Hastening the Move to Natural Gas

Under the proposed regulations, coal power plants would be limited to emissions of 1,100 pounds of carbon dioxide per megawatt-hour of electricity that they generate. (They could opt for some flexibility by meeting an average over multiple years if they agree to a tighter limit.)  That would mark about a 40 percent reduction over current coal plants in the United States, which average about 1,800 pounds of CO2 per megawatt-hour. But the proposed limit for natural gas plants, about 1,000 pounds of CO2 per megawatt-hour, already is achievable by new state-of-the-art combined cycle natural gas plants. Such a framework would give an added impetus to the economic push to natural gas and away from coal due to abundant natural gas from fracking in the United States. (See related, “Florida Blasts Away Old Power Plant to Make Way for New.”  The electric power industry’s main industry group praised the administration’s approach on natural gas plants while criticizing the standard for coal plants.

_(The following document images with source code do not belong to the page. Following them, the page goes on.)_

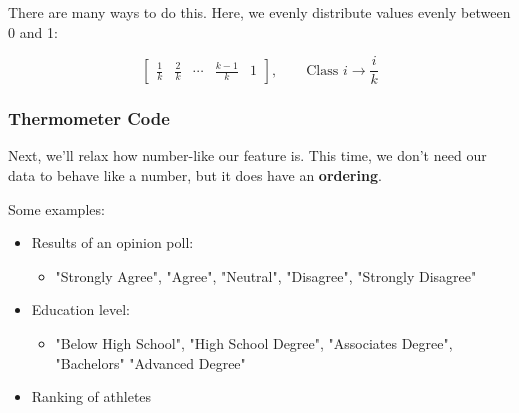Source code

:                 \miniex There are many ways to do this. Here, we evenly distribute values evenly between 0 and 1:
    
                    \begin{equation}
                        \begin{bmatrix}
                            \frac{1}{k} & \frac{2}{k} & \cdots & \frac{k-1}{k} & 1
                        \end{bmatrix},
                        \qquad 
                        \text{Class } i \longrightarrow \frac{i}{k}
                    \end{equation}

            \subsecdiv
            \subsubsection{Thermometer Code}

                Next, we'll relax how number-like our feature is. This time, we don't need our data to behave like a number, but it does have an \textbf{ordering}.

                Some examples:

                \begin{itemize}
                    \item Results of an opinion poll:
                        \begin{itemize}
                            \item "Strongly Agree", "Agree", "Neutral", "Disagree", "Strongly Disagree"
                        \end{itemize}
                    
                    \item Education level: 
                        \begin{itemize}
                            \item "Below High School", "High School Degree", "Associates Degree", "Bachelors" "Advanced Degree"
                        \end{itemize}
                    
                    \item Ranking of athletes
                \end{itemize}


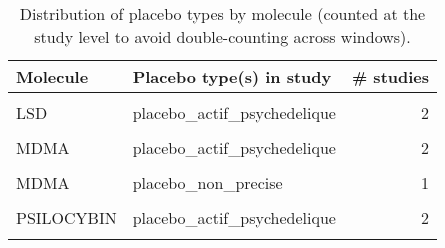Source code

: \begin{table}[!h]
\centering
\caption{\label{tab:tab:placebo_distribution_by_study}Distribution of placebo types by molecule (counted at the study level to avoid double-counting across windows).}
\centering
\begin{tabular}[t]{llr}
\toprule
Molecule & Placebo type(s) in study & \# studies\\
\midrule
\cellcolor{gray!10}{AYAHUASCA} & \cellcolor{gray!10}{placebo\_inactif} & \cellcolor{gray!10}{2}\\
LSD & placebo\_actif\_psychedelique & 2\\
\cellcolor{gray!10}{LSD} & \cellcolor{gray!10}{placebo\_inactif} & \cellcolor{gray!10}{2}\\
MDMA & placebo\_actif\_psychedelique & 2\\
\cellcolor{gray!10}{MDMA} & \cellcolor{gray!10}{placebo\_inactif} & \cellcolor{gray!10}{7}\\
\addlinespace
MDMA & placebo\_non\_precise & 1\\
\cellcolor{gray!10}{PSILOCYBIN} & \cellcolor{gray!10}{placebo\_actif\_non\_psychedelique} & \cellcolor{gray!10}{1}\\
PSILOCYBIN & placebo\_actif\_psychedelique & 2\\
\cellcolor{gray!10}{PSILOCYBIN} & \cellcolor{gray!10}{placebo\_inactif} & \cellcolor{gray!10}{6}\\
\bottomrule
\end{tabular}
\end{table}
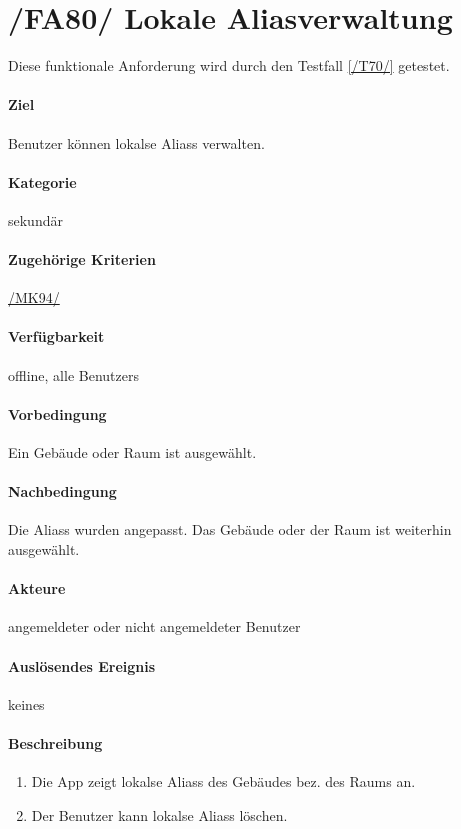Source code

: \section[Lokale Aliasverwaltung]{/FA80/ Lokale Aliasverwaltung}
\label{/FA80/}
Diese funktionale Anforderung wird durch den Testfall \ref{/T70/} getestet.
\paragraph{Ziel}
\Gls{Benutzer} können \glspl{lokal}e \Glspl{Alias} verwalten.
\paragraph{Kategorie}
sekundär
\paragraph{Zugehörige Kriterien}
\hyperref[/MK94/]{/MK94/}
\paragraph{Verfügbarkeit}
\gls{offline}, alle \Glspl{Benutzer}
\paragraph{Vorbedingung}
Ein Gebäude oder Raum ist ausgewählt.
\paragraph{Nachbedingung}
Die \Glspl{Alias} wurden angepasst. Das Gebäude oder der Raum ist weiterhin ausgewählt.
\paragraph{Akteure}
angemeldeter oder nicht angemeldeter \Gls{Benutzer}
\paragraph{Auslösendes Ereignis} keines
\paragraph{Beschreibung}
\begin{enumerate}
      \item Die App zeigt \glspl{lokal}e \Glspl{Alias} des Gebäudes bez. des Raums an.
      \item Der \Gls{Benutzer} kann \glspl{lokal}e \Glspl{Alias} löschen.
\end{enumerate}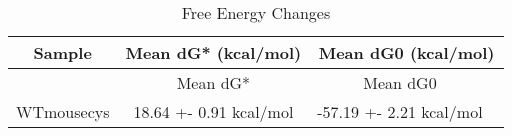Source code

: \documentclass{article}
\begin{document}
\begin{table}[ht]
    \centering
    \begin{tabular}{|c|c|c|}
    \hline
    Sample & Mean dG* (kcal/mol) & Mean dG0 (kcal/mol) \\
    \hline
      & Mean dG* & Mean dG0 \ \\
    WTmousecys & 18.64 +- 0.91 kcal/mol & -57.19 +- 2.21 kcal/mol \ \\
    \hline
    \end{tabular}
    \caption{Free Energy Changes}
\end{table}
\end{document}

More to Come on Old Power Plants

McCarthy took pains to repeat that the proposal only applied to new power plants. The EPA is currently working on a separate proposal for the more difficult issue of what to do about the existing fleet of power plants, which are the largest U.S. source of carbon dioxide emissions. She said the agency plans to unveil a proposal for comment in June 2014, after working with states, local government, industry, environmental groups, and labor on how to shape a plan. She said the EPA intends to take into account regional differences and to build flexibility into its approach.